**GOAL OF THE EXERCISE:** The whole of the data, every line, should come back exactly the same.

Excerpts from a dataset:
-- Opening Marker --
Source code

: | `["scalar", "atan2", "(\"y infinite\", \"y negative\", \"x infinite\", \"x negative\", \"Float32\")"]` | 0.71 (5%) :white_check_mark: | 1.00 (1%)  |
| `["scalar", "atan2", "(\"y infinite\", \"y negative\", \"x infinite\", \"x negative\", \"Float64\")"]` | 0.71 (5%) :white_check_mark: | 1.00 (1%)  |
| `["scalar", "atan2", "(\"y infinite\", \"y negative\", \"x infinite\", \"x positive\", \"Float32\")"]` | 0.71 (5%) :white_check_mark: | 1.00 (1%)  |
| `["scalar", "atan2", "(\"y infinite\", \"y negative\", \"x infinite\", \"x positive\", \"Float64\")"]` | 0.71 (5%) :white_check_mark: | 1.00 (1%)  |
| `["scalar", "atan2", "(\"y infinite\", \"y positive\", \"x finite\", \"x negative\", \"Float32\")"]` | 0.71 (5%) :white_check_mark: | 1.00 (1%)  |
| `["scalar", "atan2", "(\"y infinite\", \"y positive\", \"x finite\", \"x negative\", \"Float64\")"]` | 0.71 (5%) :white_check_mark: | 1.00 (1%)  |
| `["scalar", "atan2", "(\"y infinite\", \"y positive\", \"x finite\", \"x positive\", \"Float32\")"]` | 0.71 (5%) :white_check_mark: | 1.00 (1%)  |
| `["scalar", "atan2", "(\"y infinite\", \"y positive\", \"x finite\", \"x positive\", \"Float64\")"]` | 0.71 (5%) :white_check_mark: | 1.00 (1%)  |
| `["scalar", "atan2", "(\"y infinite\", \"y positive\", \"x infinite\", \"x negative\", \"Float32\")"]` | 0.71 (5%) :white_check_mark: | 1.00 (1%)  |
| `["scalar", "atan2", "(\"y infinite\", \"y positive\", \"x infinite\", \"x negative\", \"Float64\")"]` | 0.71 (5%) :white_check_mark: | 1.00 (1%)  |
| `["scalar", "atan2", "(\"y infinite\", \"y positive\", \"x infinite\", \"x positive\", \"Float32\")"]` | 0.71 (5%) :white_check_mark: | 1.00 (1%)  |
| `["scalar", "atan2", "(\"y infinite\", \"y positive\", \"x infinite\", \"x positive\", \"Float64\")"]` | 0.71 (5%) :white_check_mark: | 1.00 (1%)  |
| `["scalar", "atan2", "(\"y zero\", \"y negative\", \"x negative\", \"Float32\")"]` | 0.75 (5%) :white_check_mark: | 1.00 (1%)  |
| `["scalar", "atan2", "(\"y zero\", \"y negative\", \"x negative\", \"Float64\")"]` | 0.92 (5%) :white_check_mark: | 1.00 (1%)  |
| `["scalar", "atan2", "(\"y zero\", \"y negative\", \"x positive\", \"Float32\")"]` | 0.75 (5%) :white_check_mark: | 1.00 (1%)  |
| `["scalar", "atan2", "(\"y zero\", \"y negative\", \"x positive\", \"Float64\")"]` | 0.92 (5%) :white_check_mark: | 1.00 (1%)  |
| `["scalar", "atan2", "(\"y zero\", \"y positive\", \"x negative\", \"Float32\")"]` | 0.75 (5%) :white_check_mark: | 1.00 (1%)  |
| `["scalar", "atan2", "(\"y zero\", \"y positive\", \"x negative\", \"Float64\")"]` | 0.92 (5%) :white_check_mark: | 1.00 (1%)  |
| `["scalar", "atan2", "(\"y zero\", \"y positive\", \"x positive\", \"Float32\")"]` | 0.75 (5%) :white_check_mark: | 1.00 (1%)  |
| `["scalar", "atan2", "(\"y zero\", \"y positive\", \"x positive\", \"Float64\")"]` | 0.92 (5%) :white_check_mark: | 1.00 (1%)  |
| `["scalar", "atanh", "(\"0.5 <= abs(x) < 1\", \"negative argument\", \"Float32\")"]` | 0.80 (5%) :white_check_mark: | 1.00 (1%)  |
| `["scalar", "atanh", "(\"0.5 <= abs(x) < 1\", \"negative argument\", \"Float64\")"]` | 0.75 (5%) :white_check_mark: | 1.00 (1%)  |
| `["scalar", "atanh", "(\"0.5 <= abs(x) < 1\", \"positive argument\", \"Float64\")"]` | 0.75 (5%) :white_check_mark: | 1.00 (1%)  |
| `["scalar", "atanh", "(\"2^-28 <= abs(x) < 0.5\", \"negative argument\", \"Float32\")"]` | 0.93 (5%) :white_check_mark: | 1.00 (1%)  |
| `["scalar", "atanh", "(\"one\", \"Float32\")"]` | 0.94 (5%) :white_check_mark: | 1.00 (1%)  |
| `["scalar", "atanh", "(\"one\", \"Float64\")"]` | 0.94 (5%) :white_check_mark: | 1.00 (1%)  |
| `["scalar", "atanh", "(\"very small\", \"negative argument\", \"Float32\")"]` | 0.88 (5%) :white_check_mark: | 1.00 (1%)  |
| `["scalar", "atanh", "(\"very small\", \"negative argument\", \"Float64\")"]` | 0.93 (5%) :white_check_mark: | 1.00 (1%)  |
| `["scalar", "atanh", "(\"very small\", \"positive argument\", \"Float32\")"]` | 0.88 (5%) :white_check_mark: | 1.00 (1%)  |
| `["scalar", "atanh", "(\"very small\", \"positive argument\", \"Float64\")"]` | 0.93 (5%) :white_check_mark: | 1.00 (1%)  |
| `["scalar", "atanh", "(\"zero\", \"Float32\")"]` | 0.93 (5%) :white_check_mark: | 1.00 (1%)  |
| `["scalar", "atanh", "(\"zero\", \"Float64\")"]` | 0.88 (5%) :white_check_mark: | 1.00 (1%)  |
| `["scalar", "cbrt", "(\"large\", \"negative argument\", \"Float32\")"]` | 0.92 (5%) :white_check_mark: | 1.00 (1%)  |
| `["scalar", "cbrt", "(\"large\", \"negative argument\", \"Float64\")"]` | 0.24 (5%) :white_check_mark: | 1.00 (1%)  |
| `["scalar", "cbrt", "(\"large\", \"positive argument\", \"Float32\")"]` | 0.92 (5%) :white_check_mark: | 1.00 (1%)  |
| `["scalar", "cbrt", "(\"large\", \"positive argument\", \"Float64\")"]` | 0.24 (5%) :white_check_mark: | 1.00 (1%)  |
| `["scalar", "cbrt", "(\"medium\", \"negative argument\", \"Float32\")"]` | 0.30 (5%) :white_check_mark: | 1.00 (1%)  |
-- Closing Marker --
**TASK OUTPUT:**
Source code

: | `["scalar", "atan2", "(\"y infinite\", \"y negative\", \"x infinite\", \"x negative\", \"Float32\")"]` | 0.71 (5%) :white_check_mark: | 1.00 (1%)  |
| `["scalar", "atan2", "(\"y infinite\", \"y negative\", \"x infinite\", \"x negative\", \"Float64\")"]` | 0.71 (5%) :white_check_mark: | 1.00 (1%)  |
| `["scalar", "atan2", "(\"y infinite\", \"y negative\", \"x infinite\", \"x positive\", \"Float32\")"]` | 0.71 (5%) :white_check_mark: | 1.00 (1%)  |
| `["scalar", "atan2", "(\"y infinite\", \"y negative\", \"x infinite\", \"x positive\", \"Float64\")"]` | 0.71 (5%) :white_check_mark: | 1.00 (1%)  |
| `["scalar", "atan2", "(\"y infinite\", \"y positive\", \"x finite\", \"x negative\", \"Float32\")"]` | 0.71 (5%) :white_check_mark: | 1.00 (1%)  |
| `["scalar", "atan2", "(\"y infinite\", \"y positive\", \"x finite\", \"x negative\", \"Float64\")"]` | 0.71 (5%) :white_check_mark: | 1.00 (1%)  |
| `["scalar", "atan2", "(\"y infinite\", \"y positive\", \"x finite\", \"x positive\", \"Float32\")"]` | 0.71 (5%) :white_check_mark: | 1.00 (1%)  |
| `["scalar", "atan2", "(\"y infinite\", \"y positive\", \"x finite\", \"x positive\", \"Float64\")"]` | 0.71 (5%) :white_check_mark: | 1.00 (1%)  |
| `["scalar", "atan2", "(\"y infinite\", \"y positive\", \"x infinite\", \"x negative\", \"Float32\")"]` | 0.71 (5%) :white_check_mark: | 1.00 (1%)  |
| `["scalar", "atan2", "(\"y infinite\", \"y positive\", \"x infinite\", \"x negative\", \"Float64\")"]` | 0.71 (5%) :white_check_mark: | 1.00 (1%)  |
| `["scalar", "atan2", "(\"y infinite\", \"y positive\", \"x infinite\", \"x positive\", \"Float32\")"]` | 0.71 (5%) :white_check_mark: | 1.00 (1%)  |
| `["scalar", "atan2", "(\"y infinite\", \"y positive\", \"x infinite\", \"x positive\", \"Float64\")"]` | 0.71 (5%) :white_check_mark: | 1.00 (1%)  |
| `["scalar", "atan2", "(\"y zero\", \"y negative\", \"x negative\", \"Float32\")"]` | 0.75 (5%) :white_check_mark: | 1.00 (1%)  |
| `["scalar", "atan2", "(\"y zero\", \"y negative\", \"x negative\", \"Float64\")"]` | 0.92 (5%) :white_check_mark: | 1.00 (1%)  |
| `["scalar", "atan2", "(\"y zero\", \"y negative\", \"x positive\", \"Float32\")"]` | 0.75 (5%) :white_check_mark: | 1.00 (1%)  |
| `["scalar", "atan2", "(\"y zero\", \"y negative\", \"x positive\", \"Float64\")"]` | 0.92 (5%) :white_check_mark: | 1.00 (1%)  |
| `["scalar", "atan2", "(\"y zero\", \"y positive\", \"x negative\", \"Float32\")"]` | 0.75 (5%) :white_check_mark: | 1.00 (1%)  |
| `["scalar", "atan2", "(\"y zero\", \"y positive\", \"x negative\", \"Float64\")"]` | 0.92 (5%) :white_check_mark: | 1.00 (1%)  |
| `["scalar", "atan2", "(\"y zero\", \"y positive\", \"x positive\", \"Float32\")"]` | 0.75 (5%) :white_check_mark: | 1.00 (1%)  |
| `["scalar", "atan2", "(\"y zero\", \"y positive\", \"x positive\", \"Float64\")"]` | 0.92 (5%) :white_check_mark: | 1.00 (1%)  |
| `["scalar", "atanh", "(\"0.5 <= abs(x) < 1\", \"negative argument\", \"Float32\")"]` | 0.80 (5%) :white_check_mark: | 1.00 (1%)  |
| `["scalar", "atanh", "(\"0.5 <= abs(x) < 1\", \"negative argument\", \"Float64\")"]` | 0.75 (5%) :white_check_mark: | 1.00 (1%)  |
| `["scalar", "atanh", "(\"0.5 <= abs(x) < 1\", \"positive argument\", \"Float64\")"]` | 0.75 (5%) :white_check_mark: | 1.00 (1%)  |
| `["scalar", "atanh", "(\"2^-28 <= abs(x) < 0.5\", \"negative argument\", \"Float32\")"]` | 0.93 (5%) :white_check_mark: | 1.00 (1%)  |
| `["scalar", "atanh", "(\"one\", \"Float32\")"]` | 0.94 (5%) :white_check_mark: | 1.00 (1%)  |
| `["scalar", "atanh", "(\"one\", \"Float64\")"]` | 0.94 (5%) :white_check_mark: | 1.00 (1%)  |
| `["scalar", "atanh", "(\"very small\", \"negative argument\", \"Float32\")"]` | 0.88 (5%) :white_check_mark: | 1.00 (1%)  |
| `["scalar", "atanh", "(\"very small\", \"negative argument\", \"Float64\")"]` | 0.93 (5%) :white_check_mark: | 1.00 (1%)  |
| `["scalar", "atanh", "(\"very small\", \"positive argument\", \"Float32\")"]` | 0.88 (5%) :white_check_mark: | 1.00 (1%)  |
| `["scalar", "atanh", "(\"very small\", \"positive argument\", \"Float64\")"]` | 0.93 (5%) :white_check_mark: | 1.00 (1%)  |
| `["scalar", "atanh", "(\"zero\", \"Float32\")"]` | 0.93 (5%) :white_check_mark: | 1.00 (1%)  |
| `["scalar", "atanh", "(\"zero\", \"Float64\")"]` | 0.88 (5%) :white_check_mark: | 1.00 (1%)  |
| `["scalar", "cbrt", "(\"large\", \"negative argument\", \"Float32\")"]` | 0.92 (5%) :white_check_mark: | 1.00 (1%)  |
| `["scalar", "cbrt", "(\"large\", \"negative argument\", \"Float64\")"]` | 0.24 (5%) :white_check_mark: | 1.00 (1%)  |
| `["scalar", "cbrt", "(\"large\", \"positive argument\", \"Float32\")"]` | 0.92 (5%) :white_check_mark: | 1.00 (1%)  |
| `["scalar", "cbrt", "(\"large\", \"positive argument\", \"Float64\")"]` | 0.24 (5%) :white_check_mark: | 1.00 (1%)  |
| `["scalar", "cbrt", "(\"medium\", \"negative argument\", \"Float32\")"]` | 0.30 (5%) :white_check_mark: | 1.00 (1%)  |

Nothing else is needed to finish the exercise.